EU baut auf den "virtuellen Zwilling"

Die EU richtet sich auf eine alternde Gesellschaft ein. Ein Schlüssel zur Bewältigung der Probleme ist personalisierte Medizin.

Von Thomas A. Friedrich Veröffentlicht:
EU-Konzept des "virtuellen Zwilling": Damit sollen individuelle Veränderungen der Umwelt, der Medizin und des Organismus erfasst werden.

EU-Konzept des "virtuellen Zwilling": Damit sollen individuelle Veränderungen der Umwelt, der Medizin und des Organismus erfasst werden.

© begsteiger / imago

BAD HOFGASTEIN. Europas Bevölkerung stagniert: In 13 EU-Staaten ist die Sterberate höher als die Geburtenrate. Der Anteil älterer Personen steigt steil an. So wird der Anteil der über 65-Jährigen bis 2015 um 22 Prozent und der über 80-Jährigen sogar um 50 Prozent anwachsen.

"Das wird zu enormen Herausforderungen für die Gesundheitssysteme führen", warnte Professor Peter Boyle, Präsident des International Prevention Research Institute beim European Health Forum Gastein (EHFG).

Standards bei Gesundheitsdienstleistungen aufrechterhalten

Der starke Anstieg vieler chronischer Erkrankungen erfordere eine gemeinsame EU-Strategie. "Nur so können wir die bisherigen Standards bei Gesundheitsdienstleistungen noch aufrechterhalten," betont EHFG-Präsident Professor Günther Leiner.

Chronische Erkrankungen nehmen dramatisch zu: Allein zwischen 2004 und 2006 stieg die Zahl neu diagnostizierter Krebserkrankungen um 300.000 von jährlich 2,9 Millionen auf 3,2 Millionen. Die Zahl der jährlichen Krebstoten in der EU steigt bis 2015 auf 1,41 Millionen. Die Zahl der Diabetes-Patienten nimmt von 55 Millionen heute auf 66 Millionen im Jahr 2030 zu.

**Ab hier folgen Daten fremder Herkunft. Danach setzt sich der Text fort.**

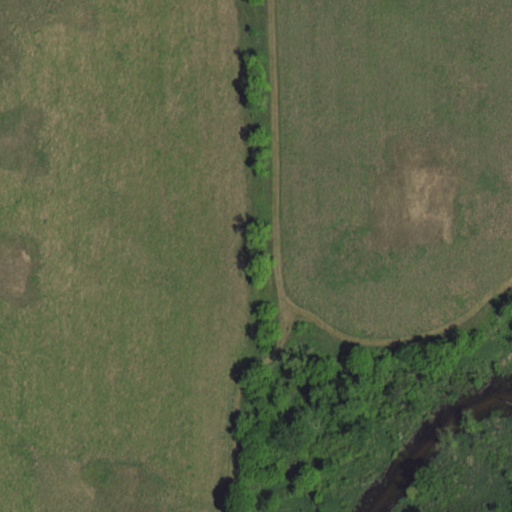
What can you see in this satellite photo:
river: (433, 431)
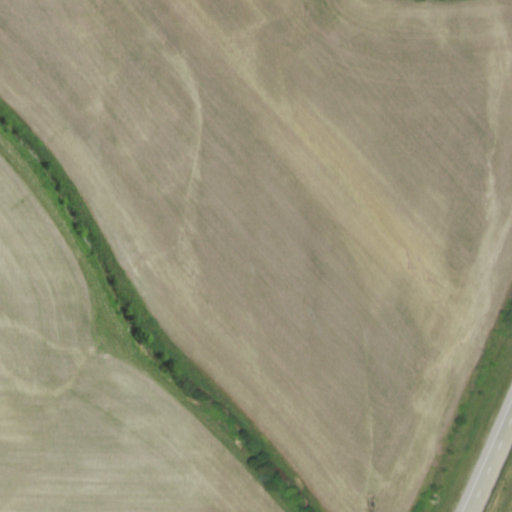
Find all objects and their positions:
road: (491, 463)
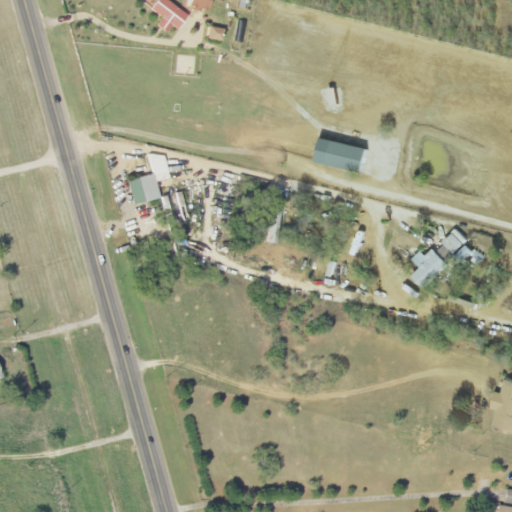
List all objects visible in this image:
building: (200, 4)
building: (169, 14)
road: (113, 30)
building: (239, 31)
building: (215, 33)
building: (346, 156)
road: (290, 159)
road: (34, 160)
building: (149, 181)
road: (126, 206)
road: (379, 228)
building: (447, 253)
building: (464, 255)
road: (97, 256)
building: (430, 268)
road: (56, 327)
road: (304, 397)
building: (504, 409)
road: (73, 448)
building: (507, 498)
road: (325, 499)
building: (504, 509)
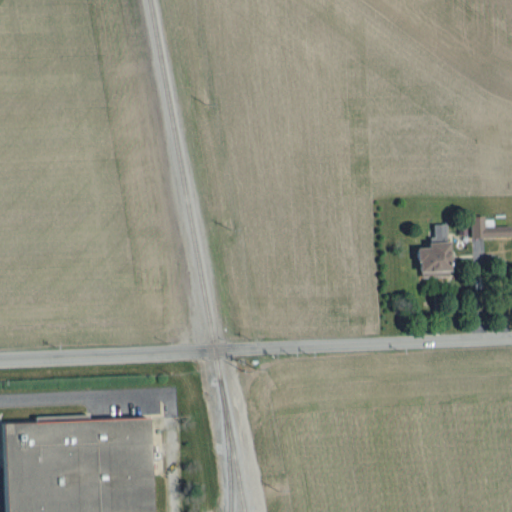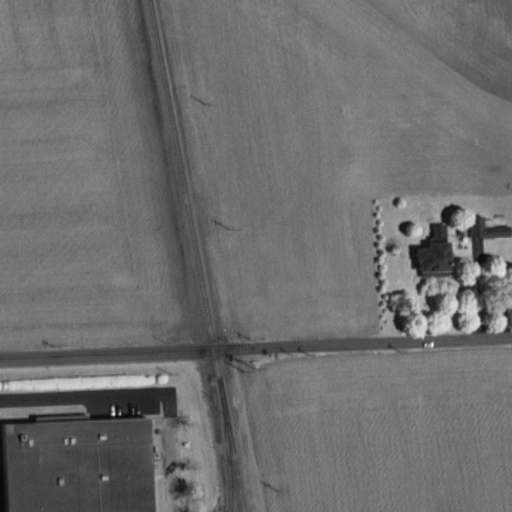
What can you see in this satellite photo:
building: (475, 225)
railway: (197, 255)
building: (430, 255)
road: (255, 349)
road: (83, 394)
railway: (230, 461)
building: (73, 465)
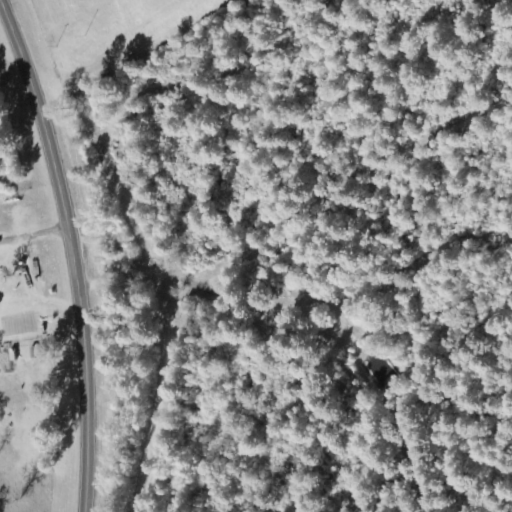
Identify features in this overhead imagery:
road: (70, 251)
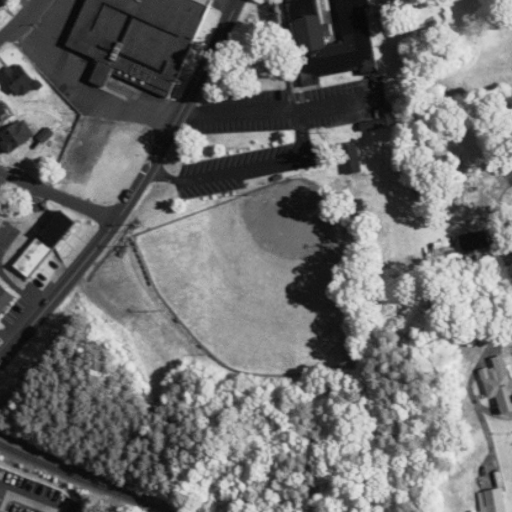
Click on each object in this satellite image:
road: (20, 19)
building: (139, 39)
building: (335, 43)
building: (1, 64)
building: (19, 79)
road: (85, 90)
road: (335, 103)
building: (2, 109)
road: (241, 110)
building: (380, 120)
road: (301, 131)
building: (16, 135)
road: (225, 173)
road: (7, 183)
road: (135, 191)
road: (59, 193)
building: (44, 244)
park: (254, 277)
building: (5, 298)
road: (471, 379)
building: (499, 382)
railway: (85, 478)
road: (30, 500)
building: (492, 501)
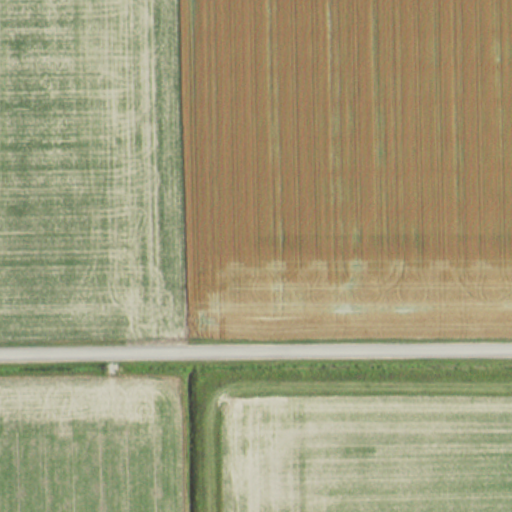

"Obwohl die Ausgaben für medizinische Forschung in den vergangenen 30 Jahren erheblich gestiegen sind, bleiben die Behandlungs-Fortschritte bei diesen Erkrankungen noch immer bescheiden", sagt Professor Dr. Angela Brand von der Universität Maastricht. Ein Grund dafür sei, dass die zelluläre und genetische individuelle Einzigartigkeit des Patienten nicht mit einbezogen werde.

EU-Flaggschiff-Pilotprojekt IT Zukunft der Medizin

"Das EU-Flaggschiff-Pilotprojekt IT Zukunft der Medizin (IT Future of Medicine, ITFoM) soll hier Abhilfe schaffen", erklärt Robert Madelin, Generaldirektor für die Informationsgesellschaft bei der EU-Kommission.

Mit dem Konzept des "virtuellen Zwillings" soll die individuelle Reaktion des menschlichen Organismus auf Veränderungen der Umwelt, auf Medikamente oder krankhafte Veränderungen erfasst werden, noch bevor Symptome auftreten.

Patientendaten auf USB-Stick könnten dem Arzt individuelle Therapie ermöglichen

Die auf einem USB-Stick gespeicherten individuellen Daten in Händen des Patienten könnte dem behandelnden Arzt den Schlüssel für eine individualisierte Analyse, Diagnose und maßgeschneiderte Therapien ermöglichen.

Die Ergebnisse dieser Computeranalyse sollen die Grundlage des Beratungsgesprächs bilden für Medikamente, Lebensstil oder Reha-Maßnahmen. Dies sei der Weg, weg von einer Reparaturmedizin zu einer "Medizin just-in-time", so Brand. Er erwartet, dass die Therapiekosten einer Chemotherapie von heute rund 30 000 Euro um 70 Prozent gesenkt werden.

Professor Hans Westerhoff von der Uni Maastricht ist überzeugt: "Durch die Errungenschaften, die ITFoM verwirklichen soll, können wir eine weltweite jährliche Ersparnis von 100 Milliarden Euro an Gesundheitskosten erwarten." Die Investitionen sollen lediglich 100 Millionen Euro betragen.